### Your objective
Return exactly the final stretch of the records below, opening with the line that contains "Fight Club (16/12" and closing with the last line.

### Stored data entries
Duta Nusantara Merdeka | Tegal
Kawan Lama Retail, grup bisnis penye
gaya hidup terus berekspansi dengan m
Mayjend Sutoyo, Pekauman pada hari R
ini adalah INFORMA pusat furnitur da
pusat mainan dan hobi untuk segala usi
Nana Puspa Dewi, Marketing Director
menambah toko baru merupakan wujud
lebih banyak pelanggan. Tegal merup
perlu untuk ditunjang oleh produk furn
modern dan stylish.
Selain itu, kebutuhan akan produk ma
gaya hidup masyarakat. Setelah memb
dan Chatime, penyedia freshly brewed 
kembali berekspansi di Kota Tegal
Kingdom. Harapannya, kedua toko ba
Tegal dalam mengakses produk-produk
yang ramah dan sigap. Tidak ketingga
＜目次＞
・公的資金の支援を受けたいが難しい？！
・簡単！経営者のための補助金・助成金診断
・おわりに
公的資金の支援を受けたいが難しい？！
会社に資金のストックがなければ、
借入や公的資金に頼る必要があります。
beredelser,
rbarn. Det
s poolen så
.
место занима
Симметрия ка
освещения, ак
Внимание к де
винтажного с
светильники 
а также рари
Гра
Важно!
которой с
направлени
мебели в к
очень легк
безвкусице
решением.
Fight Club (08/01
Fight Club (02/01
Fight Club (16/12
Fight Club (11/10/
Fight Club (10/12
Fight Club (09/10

### Solution to the exercise
Fight Club (16/12
Fight Club (11/10/
Fight Club (10/12
Fight Club (09/10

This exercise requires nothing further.